• Brontekst
De Allegorie van de Grot is waarschijnlijk de meest bekende en becommentarieerde parabel van Plato. Zoals elk sprookje, parabel of gelijkenis, probeert Plato in dit verhaal iets duidelijk te maken en eigenlijk is de boodschap heel eenvoudig. Socrates stelt de vraag of mensen wel helder kijken, zien wat ze zien, en komt tot de conclusie dat dat niet het geval is. Hij schetst het beeld van de grot, waarin de mensen van kinds af aan verblijven en zegt ten slotte dat dat “de wereld van het zien (waar hij zichzelf dus ook onder schaart) de gevangenis is,” waarmee hij wil zeggen het zien van de mens begrensd is, dat hij een kokerblik heeft, een gekleurde bril op, bevooroordeeld kijkt, en niet ziet wat hij ziet, maar ziet wat hij denkt dat hij ziet.

 

Hij kijkt niet onbevangen, maar door het filter van zijn meningen, overtuigingen, belangen en opgedane ervaringen uit zijn verleden heen. Zoals Herman Hesse dat ooit verwoordde: “Onzuiver en misvormd is de blik vanuit het willen. Pas als wij niets meer willen, pas als ons kijken zuivere beschouwing wordt, opent zich het wezen der dingen, de schoonheid. Wanneer ik een bos bekijk, dat ik kopen, pachten, omhakken kan, waarin ik wil jagen, dat ik met een hypotheek belasten wil, dan zie ik niet het bos, maar alleen wat met mijn willen, met mijn plannen en zorgen, met mijn portemonnee te maken heeft. Dan bestaat het uit hout, het is jong of oud, gezond of ziek. Wanneer ik er echter niets van wil en zo maar gedachteloos diep in het groen staar, dan pas is het bos, is het natuur, is het mooi, geeft het verwondering.” Maar met hun gekleurde bril op ziet de mens niet de ongedeelde werkelijkheid, maar een in door hemzelf in dingen — die hij allemaal benoemd heeft — verdeelde werkelijkheid, waarvan hij geen deel uitmaakt, maar waar hij tegenover staat en die hij als een toeschouwer bekijkt. De schaduwen die de grotmens ziet is die gereduceerde en verdingde werkelijkheid. En zo zit de mensheid gevangen in haar door haarzelf geconstrueerde onderwereld waarin iedereen aanvankelijk gedwongen wordt een rol te spelen, die hij leert als zijn bestemming te zien, waaraan hij zin geeft en zelfs daarvan op gegeven moment overtuigd raakt. Blinden die blinden leiden en zoals volgens Socrates die mensen in de grot gewend de medegevangene te prijzen die het snelst ziet welke schaduw er voorbij trekt, worden in deze wereld ook de mensen geprezen die de schijnwerkelijkheid knap weten te duiden, filosofen, wetenschappers en andere deskundigen die met hun kokerblik of paradigma knappe theorieën bedenken of uitvindingen doen, waarmee het interieur van de grot veranderd kan worden. Er is een hele vermaakindustrie ontstaan, die het leven in de grot wat opleukt, maar er zijn ook ruzies en oorlogen tussen mensen en naties onderling die de schaduwen op een andere manier duiden en denken dat zij gelijk hebben.

• Regels
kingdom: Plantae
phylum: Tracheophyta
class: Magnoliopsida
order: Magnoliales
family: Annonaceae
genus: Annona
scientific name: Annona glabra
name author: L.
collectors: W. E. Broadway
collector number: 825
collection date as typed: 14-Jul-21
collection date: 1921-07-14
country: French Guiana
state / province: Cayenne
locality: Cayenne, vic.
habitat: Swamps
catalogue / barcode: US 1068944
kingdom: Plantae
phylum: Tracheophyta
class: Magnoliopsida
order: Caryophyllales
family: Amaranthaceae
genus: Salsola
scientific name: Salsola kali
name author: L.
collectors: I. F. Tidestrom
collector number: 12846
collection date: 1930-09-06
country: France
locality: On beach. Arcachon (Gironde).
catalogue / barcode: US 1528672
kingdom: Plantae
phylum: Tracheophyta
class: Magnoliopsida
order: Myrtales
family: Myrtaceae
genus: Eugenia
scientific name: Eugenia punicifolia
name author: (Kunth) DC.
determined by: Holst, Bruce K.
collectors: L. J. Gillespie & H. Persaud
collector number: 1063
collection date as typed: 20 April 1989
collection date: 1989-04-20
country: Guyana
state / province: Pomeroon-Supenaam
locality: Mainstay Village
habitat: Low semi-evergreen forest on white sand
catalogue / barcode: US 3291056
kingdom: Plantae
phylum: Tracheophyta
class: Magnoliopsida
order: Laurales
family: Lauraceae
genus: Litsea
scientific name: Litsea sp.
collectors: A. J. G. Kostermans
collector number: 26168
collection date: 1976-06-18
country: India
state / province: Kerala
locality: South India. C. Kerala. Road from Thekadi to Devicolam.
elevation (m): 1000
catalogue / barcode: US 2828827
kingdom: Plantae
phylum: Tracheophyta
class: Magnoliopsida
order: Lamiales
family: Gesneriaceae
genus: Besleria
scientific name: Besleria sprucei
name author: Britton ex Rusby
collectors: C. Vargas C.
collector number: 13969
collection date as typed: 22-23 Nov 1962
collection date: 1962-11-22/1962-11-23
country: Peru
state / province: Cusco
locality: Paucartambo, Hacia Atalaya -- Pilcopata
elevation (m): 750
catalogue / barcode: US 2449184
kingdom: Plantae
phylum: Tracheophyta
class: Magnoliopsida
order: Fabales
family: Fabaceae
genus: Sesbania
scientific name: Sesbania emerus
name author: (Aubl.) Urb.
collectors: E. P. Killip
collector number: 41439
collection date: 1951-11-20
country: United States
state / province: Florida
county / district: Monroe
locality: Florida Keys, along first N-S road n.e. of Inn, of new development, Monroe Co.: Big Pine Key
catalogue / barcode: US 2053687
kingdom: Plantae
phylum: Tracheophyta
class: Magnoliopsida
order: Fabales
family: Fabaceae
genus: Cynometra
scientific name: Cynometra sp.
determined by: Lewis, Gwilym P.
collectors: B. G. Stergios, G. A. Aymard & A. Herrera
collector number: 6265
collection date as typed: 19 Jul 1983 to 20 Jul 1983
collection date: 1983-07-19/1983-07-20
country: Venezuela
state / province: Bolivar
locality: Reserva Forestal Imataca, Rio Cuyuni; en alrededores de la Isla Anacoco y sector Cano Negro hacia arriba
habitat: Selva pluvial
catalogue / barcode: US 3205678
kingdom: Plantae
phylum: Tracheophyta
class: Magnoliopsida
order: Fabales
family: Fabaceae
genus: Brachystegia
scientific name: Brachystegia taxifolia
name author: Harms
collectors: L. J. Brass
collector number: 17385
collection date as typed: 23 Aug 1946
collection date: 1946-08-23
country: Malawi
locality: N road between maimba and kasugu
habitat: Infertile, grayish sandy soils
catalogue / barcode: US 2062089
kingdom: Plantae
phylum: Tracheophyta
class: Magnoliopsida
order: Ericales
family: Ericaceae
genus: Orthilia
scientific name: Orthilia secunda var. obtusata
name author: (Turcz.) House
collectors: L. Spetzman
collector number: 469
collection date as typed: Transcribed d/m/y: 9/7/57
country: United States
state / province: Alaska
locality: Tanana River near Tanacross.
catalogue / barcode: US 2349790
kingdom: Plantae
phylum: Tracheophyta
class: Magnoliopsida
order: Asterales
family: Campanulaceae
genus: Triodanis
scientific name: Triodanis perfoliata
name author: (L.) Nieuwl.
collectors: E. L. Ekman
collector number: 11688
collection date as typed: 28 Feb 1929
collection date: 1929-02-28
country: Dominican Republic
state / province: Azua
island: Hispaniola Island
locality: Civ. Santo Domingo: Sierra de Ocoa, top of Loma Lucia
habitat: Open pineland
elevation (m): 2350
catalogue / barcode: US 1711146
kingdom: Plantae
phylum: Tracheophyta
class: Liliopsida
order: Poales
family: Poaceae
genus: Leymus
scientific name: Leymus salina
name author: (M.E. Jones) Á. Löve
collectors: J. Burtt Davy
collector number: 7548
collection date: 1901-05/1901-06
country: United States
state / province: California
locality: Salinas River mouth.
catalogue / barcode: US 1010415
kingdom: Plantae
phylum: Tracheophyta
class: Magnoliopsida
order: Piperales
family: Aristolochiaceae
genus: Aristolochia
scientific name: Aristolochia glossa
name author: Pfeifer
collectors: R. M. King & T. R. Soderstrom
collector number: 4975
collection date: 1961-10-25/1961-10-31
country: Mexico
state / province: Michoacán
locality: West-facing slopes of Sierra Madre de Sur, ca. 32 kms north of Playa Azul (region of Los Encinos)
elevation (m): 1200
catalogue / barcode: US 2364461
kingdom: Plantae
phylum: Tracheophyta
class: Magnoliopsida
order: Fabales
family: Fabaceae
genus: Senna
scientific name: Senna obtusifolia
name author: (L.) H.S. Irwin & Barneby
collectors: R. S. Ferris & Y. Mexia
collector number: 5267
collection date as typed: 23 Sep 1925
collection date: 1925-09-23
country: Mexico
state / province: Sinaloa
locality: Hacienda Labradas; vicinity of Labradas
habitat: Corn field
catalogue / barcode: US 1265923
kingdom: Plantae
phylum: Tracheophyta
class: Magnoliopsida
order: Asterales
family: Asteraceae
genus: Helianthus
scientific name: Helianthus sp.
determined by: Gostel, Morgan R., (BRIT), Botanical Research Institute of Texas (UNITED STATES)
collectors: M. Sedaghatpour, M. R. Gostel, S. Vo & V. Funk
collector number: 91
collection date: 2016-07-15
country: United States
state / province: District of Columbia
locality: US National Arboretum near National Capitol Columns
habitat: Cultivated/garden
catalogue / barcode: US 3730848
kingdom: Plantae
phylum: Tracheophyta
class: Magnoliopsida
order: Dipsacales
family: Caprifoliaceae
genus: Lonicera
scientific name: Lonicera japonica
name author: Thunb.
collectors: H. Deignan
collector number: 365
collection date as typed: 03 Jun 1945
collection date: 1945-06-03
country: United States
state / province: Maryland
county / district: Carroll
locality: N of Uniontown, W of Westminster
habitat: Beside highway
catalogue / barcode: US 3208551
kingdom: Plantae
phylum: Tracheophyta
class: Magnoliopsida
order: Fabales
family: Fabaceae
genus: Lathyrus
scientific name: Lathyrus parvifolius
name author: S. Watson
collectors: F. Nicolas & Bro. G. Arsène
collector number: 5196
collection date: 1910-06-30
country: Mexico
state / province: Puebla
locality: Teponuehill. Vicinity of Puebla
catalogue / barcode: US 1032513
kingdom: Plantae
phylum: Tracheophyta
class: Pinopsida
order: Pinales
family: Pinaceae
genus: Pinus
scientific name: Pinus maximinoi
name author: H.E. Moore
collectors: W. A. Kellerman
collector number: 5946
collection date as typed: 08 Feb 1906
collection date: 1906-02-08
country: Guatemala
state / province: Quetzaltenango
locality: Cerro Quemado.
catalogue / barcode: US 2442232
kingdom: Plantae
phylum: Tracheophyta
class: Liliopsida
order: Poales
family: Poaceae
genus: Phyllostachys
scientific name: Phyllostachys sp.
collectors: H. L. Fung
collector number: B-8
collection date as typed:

• Opdrachten
A) Wat noemt Socrates volgens de tekst over de grot van Plato de gevangenis?
B) Schrijf de tekst over de grot van Plato verder, te beginnen na de laatste zin.
Deze regels komen uit een andere bron.

• Antwoorden
A) De wereld van het zien.

B)
Maar iemand die ooit de echte werkelijkheid heeft aanschouwd, die ontsnapt is uit de grot, doordat hij zich losgemaakt heeft van “het systeem,” zijn hoofd leeggemaakt, zijn bril afgezet heeft, al zijn aangeleerde meningen als zinloze ballast heeft doorzien, ervaart en beseft dat hij deel uitmaakt van het Al, de ongedeelde werkelijkheid en als hij dan de grotbewoners en hun bezigheden aanschouwt is hij “nog liever een arme dienstknecht van een arme baas, en verdraagt liever alles dan te denken en te leven zoals zij.” De bestemming van de mens is vrij en autonoom te zijn en niet zijn leven in een grot te slijten en er pas op zijn sterfbed achter te komen da hij niet geleefd heeft zoals hij had kunnen leven.

Uit: De Republiek, boek VII

Samenspraak tussen Socrates en Glaucon

SOCRATES: Laten we nu aan de hand van een metafoor eens bezien in hoeverre wij al dan niet helder kijken. Stel je mensen voor die in een onderaardse grot leven, waarvan de uitgang over de hele breedte naar het licht gericht is. Zij zitten daar al van kinds af aan, geketend aan benen en nek, zodat ze niet kunnen bewegen. Omdat die ketenen verhinderen dat zij hun hoofd draaien, kunnen ze alleen recht vooruit kijken. Op een bepaalde afstand, boven en achter hen, brandt een vuur en tussen dat vuur en de gevangenen loopt een verhoogde weg. Als je goed kijkt zie je dat er langs die weg een muurtje loopt, vergelijkbaar met het schot waarachter de poppenspeler staat als hij zijn poppen laat zien.

GLAUCON: Ik zie het voor me.

SOCRATES: Dan moet je je verder voorstellen, dat over die weg mensen voorbijlopen die allerlei voorwerpen dragen en van hout en steen vervaardigde afbeeldingen van mensen en dieren, die boven de muur uitsteken. Sommige mensen spreken en andere zwijgen.

GLAUCON: Je hebt een merkwaardig beeld geschetst en wat een vreemde gevangenen.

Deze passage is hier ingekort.